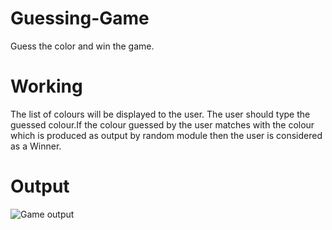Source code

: # Guessing-Game
Guess the color and win the game.
# Working
The list of colours will be displayed to the user. The user should type the guessed colour.If the colour guessed by the user matches with the colour which is produced as output by random module then the user is considered as a Winner.
# Output
![Game output](https://user-images.githubusercontent.com/86179660/122684069-05eb6a00-d221-11eb-88d3-81b5f2d79b61.jpg)


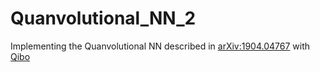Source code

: # Quanvolutional_NN_2

Implementing the Quanvolutional NN described in [arXiv:1904.04767](https://arxiv.org/abs/1904.04767/) with [Qibo](https://qibo.science/)
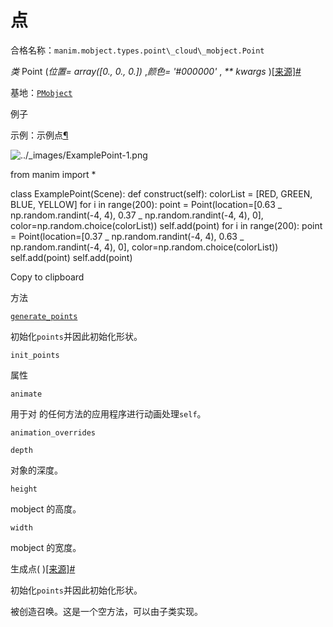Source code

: # 点

合格名称：`manim.mobject.types.point\_cloud\_mobject.Point`

_类_ Point (_位置= array(\[0., 0., 0.\])_ ,_颜色= '#000000'_ , _\*\* kwargs_ )[\[来源\]](../_modules/manim/mobject/types/point_cloud_mobject.html#Point)[#](#manim.mobject.types.point_cloud_mobject.Point "此定义的固定链接")

基地：[`PMobject`](manim.mobject.types.point_cloud_mobject.PMobject.html#manim.mobject.types.point_cloud_mobject.PMobject "manim.mobject.types.point_cloud_mobject.PMobject")

例子

示例：示例点[¶](#examplepoint)

![../_images/ExamplePoint-1.png](../_images/ExamplePoint-1.png)

from manim import \*

class ExamplePoint(Scene):
def construct(self):
colorList = \[RED, GREEN, BLUE, YELLOW\]
for i in range(200):
point = Point(location=\[0.63 _ np.random.randint(-4, 4), 0.37 _ np.random.randint(-4, 4), 0\], color=np.random.choice(colorList))
self.add(point)
for i in range(200):
point = Point(location=\[0.37 _ np.random.randint(-4, 4), 0.63 _ np.random.randint(-4, 4), 0\], color=np.random.choice(colorList))
self.add(point)
self.add(point)

Copy to clipboard

方法

[`generate_points`](#manim.mobject.types.point_cloud_mobject.Point.generate_points "manim.mobject.types.point_cloud_mobject.Point.generate_points")

初始化`points`并因此初始化形状。

`init_points`

属性

`animate`

用于对 的任何方法的应用程序进行动画处理`self`。

`animation_overrides`

`depth`

对象的深度。

`height`

mobject 的高度。

`width`

mobject 的宽度。

生成点( )[\[来源\]](../_modules/manim/mobject/types/point_cloud_mobject.html#Point.generate_points)[#](#manim.mobject.types.point_cloud_mobject.Point.generate_points "此定义的固定链接")

初始化`points`并因此初始化形状。

被创造召唤。这是一个空方法，可以由子类实现。
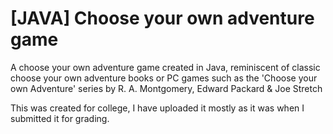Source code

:# [JAVA] Choose your own adventure game
A choose your own adventure game created in Java, reminiscent of classic choose your own adventure books or PC games such as the 'Choose your own Adventure' series by R. A. Montgomery, Edward Packard &amp; Joe Stretch

This was created for college, I have uploaded it mostly as it was when I submitted it for grading.
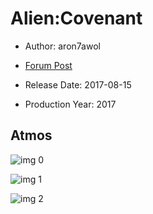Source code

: # Alien:Covenant

* Author: aron7awol

* [Forum Post](https://www.avsforum.com/threads/bass-eq-for-filtered-movies.2995212/post-56777062)

* Release Date: 2017-08-15
* Production Year: 2017

## Atmos

![img 0](https://i.imgur.com/5Tok7kK.jpg)

![img 1](https://i.imgur.com/rgapAu3.jpg)

![img 2](https://i.imgur.com/4LwS0gw.png)

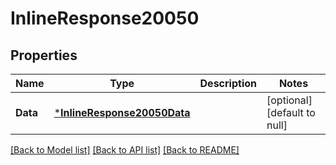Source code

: # InlineResponse20050

## Properties
Name | Type | Description | Notes
------------ | ------------- | ------------- | -------------
**Data** | [***InlineResponse20050Data**](inline_response_200_50_data.md) |  | [optional] [default to null]

[[Back to Model list]](../README.md#documentation-for-models) [[Back to API list]](../README.md#documentation-for-api-endpoints) [[Back to README]](../README.md)

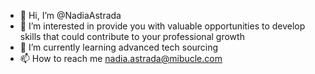 - 👋 Hi, I’m @NadiaAstrada
- 👀 I’m interested in provide you with valuable opportunities to develop skills that could contribute to your professional growth
- 🌱 I’m currently learning advanced tech sourcing
- 📫 How to reach me nadia.astrada@mibucle.com

<!---
NadiaAstrada/NadiaAstrada is a ✨ special ✨ repository because its `README.md` (this file) appears on your GitHub profile.
You can click the Preview link to take a look at your changes.
--->
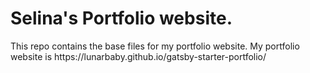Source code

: # Selina's Portfolio website.

<p>This repo contains the base files for my portfolio website. My portfolio website is https://lunarbaby.github.io/gatsby-starter-portfolio/</p>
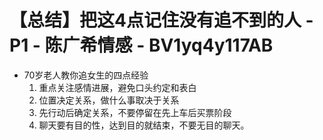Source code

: # 【总结】把这4点记住没有追不到的人 - P1 - 陈广希情感 - BV1yq4y117AB

-   70岁老人教你追女生的四点经验
    1.  重点关注感情进展，避免口头约定和表白
    2.  位置决定关系，做什么事取决于关系
    3.  先行动后确定关系，不要停留在先上车后买票阶段
    4.  聊天要有目的性，达到目的就结束，不要无目的聊天。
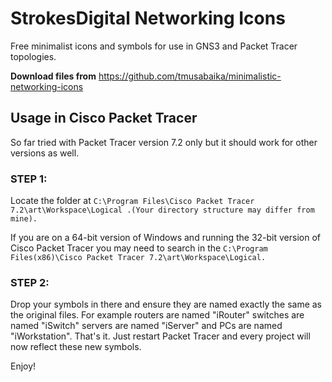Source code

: # **StrokesDigital Networking Icons**

Free minimalist icons and symbols for use in GNS3 and Packet Tracer topologies.

**Download files from** https://github.com/tmusabaika/minimalistic-networking-icons

## Usage in Cisco Packet Tracer

So far tried with Packet Tracer version 7.2 only but it should work for other versions as well.

### STEP 1:

Locate the folder at `C:\Program Files\Cisco Packet Tracer 7.2\art\Workspace\Logical .(Your directory structure may differ from mine).`

If you are on a 64-bit version of Windows and running the 32-bit version of Cisco Packet Tracer you may need to search in the `C:\Program Files(x86)\Cisco Packet Tracer 7.2\art\Workspace\Logical.`

### STEP 2:

Drop your symbols in there and ensure they are named exactly the same as the original files. For example routers are named "iRouter" switches are named "iSwitch" servers are named "iServer" and PCs are named "iWorkstation". That's it. Just restart Packet Tracer and every project will now reflect these new symbols.

Enjoy!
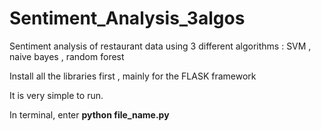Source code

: # Sentiment_Analysis_3algos
Sentiment analysis of restaurant data using 3 different algorithms : SVM , naive bayes , random forest

Install all the libraries first , mainly for the FLASK framework 

It is very simple to run.

In terminal, enter **python file_name.py**

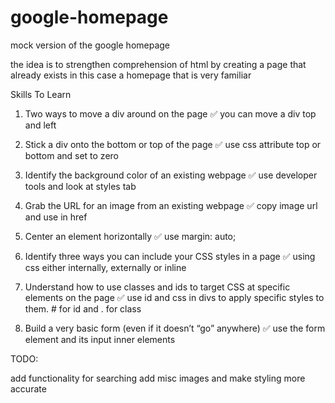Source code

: # google-homepage

mock version of the google homepage

the idea is to strengthen comprehension of html by creating a page that already exists
in this case a homepage that is very familiar

Skills To Learn

1.  Two ways to move a div around on the page ✅
    you can move a div top and left

2.  Stick a div onto the bottom or top of the page ✅
    use css attribute top or bottom and set to zero

3.  Identify the background color of an existing webpage ✅
    use developer tools and look at styles tab

4.  Grab the URL for an image from an existing webpage ✅
    copy image url and use in href

5.  Center an element horizontally ✅
    use margin: auto;

6.  Identify three ways you can include your CSS styles in a page ✅
    using css either internally, externally or inline

7.  Understand how to use classes and ids to target CSS at specific elements on the page ✅
    use id and css in divs to apply specific styles to them. # for id and . for class

8.  Build a very basic form (even if it doesn’t “go” anywhere) ✅
    use the form element and its input inner elements

TODO:

add functionality for searching
add misc images and make styling more accurate
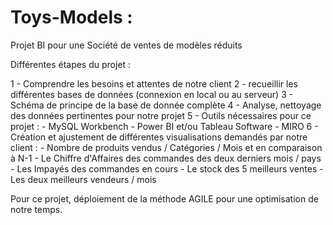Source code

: # Toys-Models :
Projet BI pour une Société de ventes de modèles réduits

Différentes étapes du projet : 

1 - Comprendre les besoins et attentes de notre client 
2 - recueillir les différentes bases de données (connexion en local ou au serveur)
3 - Schéma de principe de la base de donnée complète 
4 - Analyse, nettoyage des données pertinentes pour notre projet 
5 - Outils nécessaires pour ce projet : 
          - MySQL Workbench 
          - Power BI et/ou Tableau Software
          - MIRO 
6 - Création et ajustement de différentes visualisations demandés par notre client : 
          - Nombre de produits vendus / Catégories / Mois et en comparaison à N-1 
          - Le Chiffre d'Affaires des commandes des deux derniers mois / pays 
          - Les Impayés des commandes en cours 
          - Le stock des 5 meilleurs ventes 
          - Les deux meilleurs vendeurs / mois 

Pour ce projet, déploiement de la méthode AGILE pour une optimisation de notre temps.
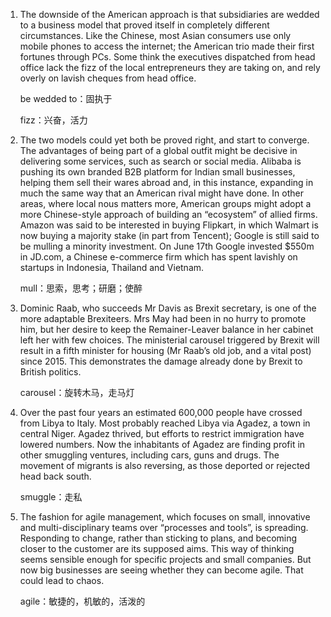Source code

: 1. The downside of the American approach is that subsidiaries are wedded to a business model that proved itself in completely different circumstances. Like the Chinese, most Asian consumers use only mobile phones to access the internet; the American trio made their first fortunes through PCs. Some think the executives dispatched from head office lack the fizz of the local entrepreneurs they are taking on, and rely overly on lavish cheques from head office.

   be wedded to：固执于

   fizz：兴奋，活力

   

2. The two models could yet both be proved right, and start to converge. The advantages of being part of a global outfit might be decisive in delivering some services, such as search or social media. Alibaba is pushing its own branded B2B platform for Indian small businesses, helping them sell their wares abroad and, in this instance, expanding in much the same way that an American rival might have done. In other areas, where local nous matters more, American groups might adopt a more Chinese-style approach of building an “ecosystem” of allied firms. Amazon was said to be interested in buying Flipkart, in which Walmart is now buying a majority stake (in part from Tencent); Google is still said to be mulling a minority investment. On June 17th Google invested $550m in JD.com, a Chinese e-commerce firm which has spent lavishly on startups in Indonesia, Thailand and Vietnam.

   mull：思索，思考；研磨；使醉

   

3. Dominic Raab, who succeeds Mr Davis as Brexit secretary, is one of the more adaptable Brexiteers. Mrs May had been in no hurry to promote him, but her desire to keep the Remainer-Leaver balance in her cabinet left her with few choices. The ministerial carousel triggered by Brexit will result in a fifth minister for housing (Mr Raab’s old job, and a vital post) since 2015. This demonstrates the damage already done by Brexit to British politics.

   carousel：旋转木马，走马灯

   

4. Over the past four years an estimated 600,000 people have crossed from Libya to Italy. Most probably reached Libya via Agadez, a town in central Niger. Agadez thrived, but efforts to restrict immigration have lowered numbers. Now the inhabitants of Agadez are finding profit in other smuggling ventures, including cars, guns and drugs. The movement of migrants is also reversing, as those deported or rejected head back south.

   smuggle：走私

   

5. The fashion for agile management, which focuses on small, innovative and multi-disciplinary teams over “processes and tools”, is spreading. Responding to change, rather than sticking to plans, and becoming closer to the customer are its supposed aims. This way of thinking seems sensible enough for specific projects and small companies. But now big businesses are seeing whether they can become agile. That could lead to chaos.

   agile：敏捷的，机敏的，活泼的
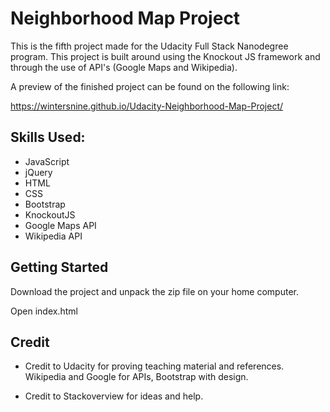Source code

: # Neighborhood Map Project

This is the fifth project made for the Udacity Full Stack Nanodegree program. This project is built around using the Knockout JS framework and through the use of API's (Google Maps and Wikipedia).

A preview of the finished project can be found on the following link:

https://wintersnine.github.io/Udacity-Neighborhood-Map-Project/

## Skills Used:

- JavaScript
- jQuery
- HTML
- CSS
- Bootstrap
- KnockoutJS
- Google Maps API
- Wikipedia API

## Getting Started

Download the project and unpack the zip file on your home computer. 

Open index.html


## Credit 

- Credit to Udacity for proving teaching material and references. Wikipedia and Google for APIs, Bootstrap with design. 

- Credit to Stackoverview for ideas and help. 
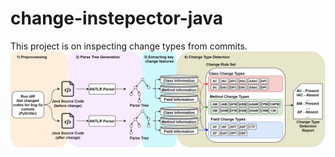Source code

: # change-instepector-java
This project is on inspecting change types from commits.
![](/figures/ChangeInspectorJava.png)

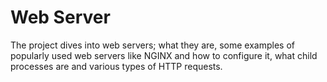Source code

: # Web Server

The project dives into web servers; what they are, some examples of popularly used web servers like NGINX and how to configure it, what child processes are and various types of HTTP requests.
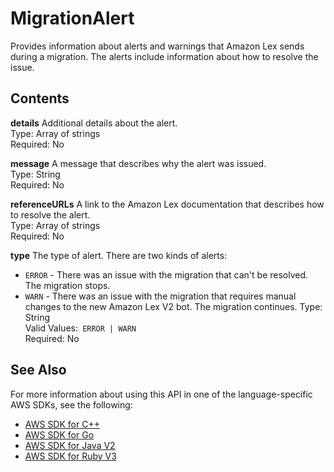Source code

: # MigrationAlert<a name="API_MigrationAlert"></a>

Provides information about alerts and warnings that Amazon Lex sends during a migration\. The alerts include information about how to resolve the issue\.

## Contents<a name="API_MigrationAlert_Contents"></a>

 **details**   <a name="lex-Type-MigrationAlert-details"></a>
Additional details about the alert\.  
Type: Array of strings  
Required: No

 **message**   <a name="lex-Type-MigrationAlert-message"></a>
A message that describes why the alert was issued\.  
Type: String  
Required: No

 **referenceURLs**   <a name="lex-Type-MigrationAlert-referenceURLs"></a>
A link to the Amazon Lex documentation that describes how to resolve the alert\.  
Type: Array of strings  
Required: No

 **type**   <a name="lex-Type-MigrationAlert-type"></a>
The type of alert\. There are two kinds of alerts:  
+  `ERROR` \- There was an issue with the migration that can't be resolved\. The migration stops\.
+  `WARN` \- There was an issue with the migration that requires manual changes to the new Amazon Lex V2 bot\. The migration continues\.
Type: String  
Valid Values:` ERROR | WARN`   
Required: No

## See Also<a name="API_MigrationAlert_SeeAlso"></a>

For more information about using this API in one of the language\-specific AWS SDKs, see the following:
+  [ AWS SDK for C\+\+](https://docs.aws.amazon.com/goto/SdkForCpp/lex-models-2017-04-19/MigrationAlert) 
+  [ AWS SDK for Go](https://docs.aws.amazon.com/goto/SdkForGoV1/lex-models-2017-04-19/MigrationAlert) 
+  [ AWS SDK for Java V2](https://docs.aws.amazon.com/goto/SdkForJavaV2/lex-models-2017-04-19/MigrationAlert) 
+  [ AWS SDK for Ruby V3](https://docs.aws.amazon.com/goto/SdkForRubyV3/lex-models-2017-04-19/MigrationAlert) 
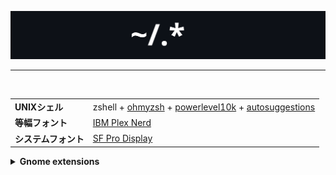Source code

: ![logo](assets/svg_dots.svg)

** **

<br>

<table align="center">
  <tr>
    <td>
      <b>UNIXシェル</b></summary>
    </td>
    <td>
      zshell + <a href="https://ohmyz.sh/">ohmyzsh</a> + <a href="https://github.com/romkatv/powerlevel10k">powerlevel10k</a> + <a href="https://github.com/zsh-users/zsh-autosuggestions">autosuggestions</a>
    </td>
  </tr>
  <tr>
    <td>
      <b>等幅フォント</b>
    </td>
    <td>
      <a href="https://www.nerdfonts.com/font-downloads">IBM Plex Nerd</a>
    </td>
  </tr>
  <tr>
    <td>
      <b>システムフォント</b>
    </td>
    <td>
      <a href="https://github.com/mikage-961pro/Apple-Fonts">SF Pro Display</a>
    </td>
  </tr>
</table>

<details>
  <summary><b>Gnome extensions</b></summary>
    <ul>
      <li><a href="https://extensions.gnome.org/extension/615/appindicator-support/">Appindicator support</a></li>
      <li><a href="https://extensions.gnome.org/extension/3843/just-perfection/">Just Perfection</a></li>
      <li><a href="https://extensions.gnome.org/extension/4693/rounded-system-menu-buttons/">Rounded System Menu Buttons</a></li>
      <li><a href="https://extensions.gnome.org/extension/906/sound-output-device-chooser/">Sound Input & Output Device Chooser</a></li>
      <li><a href="https://extensions.gnome.org/extension/19/user-themes/">User Themes</a></li>
      <li><a href="https://extensions.gnome.org/extension/5090/space-bar/">Space Bar</a></li>
      <li><a href="https://extensions.gnome.org/extension/7/removable-drive-menu/">Removable Drive Menu</a></li>
      <li><a href="https://extensions.gnome.org/extension/2741/remove-alttab-delay-v2/">Remove Alt+Tab Delay</a></li>
      <li><a href="https://extensions.gnome.org/extension/3193/blur-my-shell/">Blur My Shell</a></li>
      <li><a href="https://extensions.gnome.org/extension/5004/dash-to-dock-for-cosmic/">Dash to Dock for COSMIC</a></li>
    </ul>
</details>
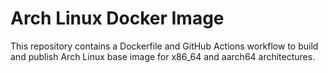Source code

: # Arch Linux Docker Image

This repository contains a Dockerfile and GitHub Actions workflow to build and publish
Arch Linux base image for x86_64 and aarch64 architectures.
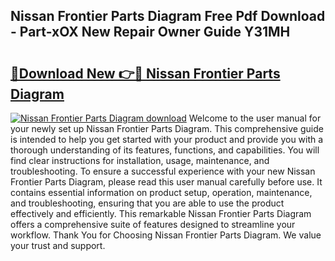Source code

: ## Nissan Frontier Parts Diagram Free Pdf Download - Part-xOX New Repair Owner Guide Y31MH

# <h2><a href="http://dfufa9z.blite.top/?on=Nissan+Frontier+Parts+Diagram">🔗Download New 👉🔴 Nissan Frontier Parts Diagram</a></h2>

[![Nissan Frontier Parts Diagram download](https://i.imgur.com/lujVjoI.png)](http://dfufa9z.blite.top/?on=Nissan+Frontier+Parts+Diagram)
Welcome to the user manual for your newly set up Nissan Frontier Parts Diagram. This comprehensive guide is intended to help you get started with your product and provide you with a thorough understanding of its features, functions, and capabilities. You will find clear instructions for installation, usage, maintenance, and troubleshooting. To ensure a successful experience with your new Nissan Frontier Parts Diagram, please read this user manual carefully before use. It contains essential information on product setup, operation, maintenance, and troubleshooting, ensuring that you are able to use the product effectively and efficiently. This remarkable Nissan Frontier Parts Diagram offers a comprehensive suite of features designed to streamline your workflow. Thank You for Choosing Nissan Frontier Parts Diagram. We value your trust and support.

☆ ☆ ☆

ACTION ITEM ::
Sift through the material above and copy the lines that contain the word "different".

EXERCISE ANSWER ::
Sentiment analysis of restaurant data using 3 different algorithms : SVM , naive bayes , random forest
: 1. The downside of the American approach is that subsidiaries are wedded to a business model that proved itself in completely different circumstances. Like the Chinese, most Asian consumers use only mobile phones to access the internet; the American trio made their first fortunes through PCs. Some think the executives dispatched from head office lack the fizz of the local entrepreneurs they are taking on, and rely overly on lavish cheques from head office.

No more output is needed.